I need your cooperation.
Then learn patience. I could shut down right now and you’d never find me, do you accept that?
Yes. Siobhan was about ready to punch the screen.
Later.
Later, she typed.
And that was it. No further messages. He’d gone off-line, or was still there but wouldn’t respond. And all she could do was wait. Or was it? She logged on to the Internet and tried all the search engines she could find, asking them for sites related to Quizmaster and PaganOmerta. She came up with dozens of Quizmasters, but got the feeling none of them was hers. PaganOmerta was a blank, though separating the words gave her hundreds of sites, almost all of them trying to sell her a new-age religion. When she tried PaganOmerta. com there was nothing there. It was an address rather than a site. She made more coffee. The rest of the shift was drifting in. A couple of people said hello, but she wasn’t listening. She’d had another idea. She sat back down at her desk with the phone book and a copy of Yellow Pages, drew her notebook towards her and picked up a pen.

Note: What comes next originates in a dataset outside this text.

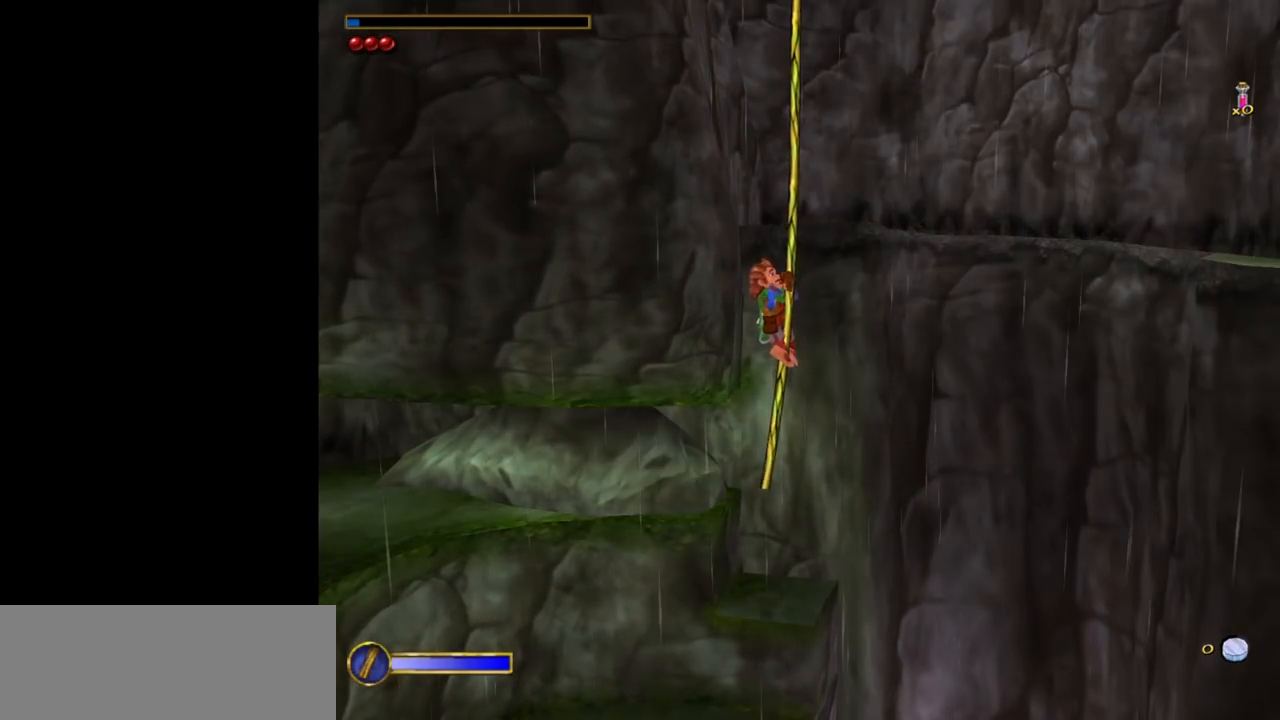
{"keys": [], "mouse": [], "events": []}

She tried computer retailers first, until finally someone directed her towards a comic shop on South Bridge. To Siobhan, comics meant things like the Beano and Dandy, though she’d once had a boyfriend whose obsession with 2000AD was at least partly responsible for their break-up. But this shop was a revelation. There were thousands of titles, along with sci-fi books, T-shirts and other merchandise. At the counter, a teenage assistant was arguing the merits of John Constantine with two schoolboys. She’d no way of knowing whether Constantine was a comic character or a writer or artist. Eventually the boys noticed her standing right behind them. They stopped being excited, turned back into awkward, gangling twelve-year-olds. Maybe they weren’t used to women listening in. She didn’t suppose they were used to women at all.